چکیده:
Much attention has recently been paid to natural language processing in
information storage and retrieval. This paper describes how the
application of natural language processing (NLP) techniques can enhance
cross-language information retrieval (CLIR). Using a semi-experimental
technique, we took Farsi queries to retrieve relevant documents in
English. For translating Persian queries, we used a bilingual machinereadable
dictionary. NLP techniques such as tokenization, morphological
analysis and part of speech tagging were used in pre-and- post translation
phases. Results showed that applying NLP techniques yields more
effective CLIR performance.
خلاصه ماشینی:
Applying Natural Language Processing Techniques for Effective Persian- English Cross-Language Information Retrieval H.
This paper describes how the application of natural language processing (NLP) techniques can enhance cross-language information retrieval (CLIR).
Research in the area of cross-language information retrieval (CLIR) has focused mainly on methods for translating queries (Ba11esteros& Croft, 1998).
With the increasing availability of machine-readable bilingual dictionaries, dictionary-based query translation has become a viable approach to Cross-Language Information Retrieval (Adriani, 2000).

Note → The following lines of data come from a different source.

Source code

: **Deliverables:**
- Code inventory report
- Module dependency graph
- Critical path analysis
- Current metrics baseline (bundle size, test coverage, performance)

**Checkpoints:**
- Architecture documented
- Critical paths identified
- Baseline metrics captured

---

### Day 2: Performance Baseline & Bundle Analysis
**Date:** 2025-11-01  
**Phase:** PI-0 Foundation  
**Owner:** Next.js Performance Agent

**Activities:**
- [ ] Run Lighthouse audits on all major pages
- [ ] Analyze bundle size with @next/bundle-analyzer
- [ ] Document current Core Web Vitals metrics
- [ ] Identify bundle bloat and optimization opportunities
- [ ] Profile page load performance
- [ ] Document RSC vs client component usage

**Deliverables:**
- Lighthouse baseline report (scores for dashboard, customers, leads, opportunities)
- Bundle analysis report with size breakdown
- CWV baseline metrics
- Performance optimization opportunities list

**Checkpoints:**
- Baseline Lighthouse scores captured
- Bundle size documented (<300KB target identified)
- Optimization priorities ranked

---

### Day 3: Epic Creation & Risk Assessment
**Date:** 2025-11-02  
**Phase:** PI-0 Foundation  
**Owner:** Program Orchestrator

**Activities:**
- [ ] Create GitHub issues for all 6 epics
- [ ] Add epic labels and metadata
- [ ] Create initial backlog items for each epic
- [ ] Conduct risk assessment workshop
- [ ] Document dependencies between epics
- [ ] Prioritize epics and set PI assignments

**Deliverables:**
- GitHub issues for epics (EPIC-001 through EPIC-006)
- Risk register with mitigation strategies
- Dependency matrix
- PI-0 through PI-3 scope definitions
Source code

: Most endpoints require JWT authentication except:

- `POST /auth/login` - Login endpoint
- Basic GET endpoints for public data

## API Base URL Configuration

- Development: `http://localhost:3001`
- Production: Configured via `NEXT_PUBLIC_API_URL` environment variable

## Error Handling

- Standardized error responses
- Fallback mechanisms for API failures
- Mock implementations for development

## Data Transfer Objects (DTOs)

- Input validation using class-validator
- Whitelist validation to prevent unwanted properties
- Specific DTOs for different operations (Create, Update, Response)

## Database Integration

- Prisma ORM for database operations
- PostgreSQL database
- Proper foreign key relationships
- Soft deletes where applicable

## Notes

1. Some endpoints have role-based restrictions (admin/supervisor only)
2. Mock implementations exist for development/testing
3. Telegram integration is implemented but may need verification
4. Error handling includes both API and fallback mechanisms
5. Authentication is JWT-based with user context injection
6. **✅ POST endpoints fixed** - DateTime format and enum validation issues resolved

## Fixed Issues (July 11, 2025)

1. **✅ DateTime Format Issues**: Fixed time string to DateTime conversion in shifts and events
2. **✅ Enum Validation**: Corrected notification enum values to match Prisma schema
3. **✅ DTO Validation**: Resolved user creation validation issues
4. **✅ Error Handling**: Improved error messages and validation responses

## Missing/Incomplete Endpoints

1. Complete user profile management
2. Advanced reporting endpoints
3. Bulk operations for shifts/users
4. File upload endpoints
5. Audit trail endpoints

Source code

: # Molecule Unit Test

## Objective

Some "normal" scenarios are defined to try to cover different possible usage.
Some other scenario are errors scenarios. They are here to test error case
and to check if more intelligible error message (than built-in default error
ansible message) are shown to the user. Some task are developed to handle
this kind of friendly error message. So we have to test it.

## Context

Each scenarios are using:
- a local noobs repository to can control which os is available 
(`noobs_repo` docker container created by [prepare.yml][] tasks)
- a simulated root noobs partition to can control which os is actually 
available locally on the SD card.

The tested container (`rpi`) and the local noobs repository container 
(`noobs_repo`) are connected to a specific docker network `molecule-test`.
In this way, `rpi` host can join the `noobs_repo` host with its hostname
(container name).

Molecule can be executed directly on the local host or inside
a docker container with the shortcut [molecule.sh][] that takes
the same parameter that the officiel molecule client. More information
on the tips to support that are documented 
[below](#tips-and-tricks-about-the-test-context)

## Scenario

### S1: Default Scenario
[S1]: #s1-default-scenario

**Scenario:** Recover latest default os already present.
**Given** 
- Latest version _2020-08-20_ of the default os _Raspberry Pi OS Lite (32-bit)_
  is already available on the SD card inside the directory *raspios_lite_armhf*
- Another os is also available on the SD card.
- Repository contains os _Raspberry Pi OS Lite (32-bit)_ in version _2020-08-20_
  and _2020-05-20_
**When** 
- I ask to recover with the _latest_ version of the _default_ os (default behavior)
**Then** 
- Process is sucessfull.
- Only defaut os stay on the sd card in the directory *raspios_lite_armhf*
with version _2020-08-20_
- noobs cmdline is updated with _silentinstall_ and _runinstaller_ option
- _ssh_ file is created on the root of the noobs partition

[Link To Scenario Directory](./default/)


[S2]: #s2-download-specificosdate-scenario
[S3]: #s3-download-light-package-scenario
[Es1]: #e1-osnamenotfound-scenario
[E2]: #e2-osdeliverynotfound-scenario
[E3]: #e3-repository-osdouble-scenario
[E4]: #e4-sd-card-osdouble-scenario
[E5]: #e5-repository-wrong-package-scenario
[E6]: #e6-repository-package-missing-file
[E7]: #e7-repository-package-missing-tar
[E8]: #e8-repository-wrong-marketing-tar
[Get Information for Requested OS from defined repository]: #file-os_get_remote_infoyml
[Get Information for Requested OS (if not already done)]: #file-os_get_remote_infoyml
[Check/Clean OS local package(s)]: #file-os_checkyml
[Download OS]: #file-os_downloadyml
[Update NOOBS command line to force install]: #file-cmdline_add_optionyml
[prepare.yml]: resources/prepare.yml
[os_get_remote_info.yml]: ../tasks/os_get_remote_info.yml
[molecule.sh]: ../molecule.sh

It is not clear that the use of natural language processing techniques, such as tokenization, morphological analysis and part-of-speech tagging would yield results that would help clarify the unknowns that exist in the relationship between NLP techniques and the Persian language.
NLP and CLIR Although natural language processing and information retrieval are two separate fields, effectiveness of using NLP techniques in IR has already been investigated.
Since all the inflected forms of a word are not included in a dictionary, query translation process faces some problems in CLIR.
A dictionary based experiment in French-English CLIR showed that word-by-word translation can decrease CLIR effectiveness by %40 to 9r60 compared with monolingual retrieval (Hu11& Grefenstette, 1996).
His findings showed that normalizing inflected words results in their translation which can improve effectiveness of CLIR processes.
Methodology To investigate the effectiveness of applying NLP techniques to Persian-English CLIR, we examined different retrieval approaches.
NLP techniques such as tokenization, part-of-speech tagging and the use of morphological analysis can address the CLIR translation problem.
Dictionary — based cross- language information retrieval: Problems, methods and research findings.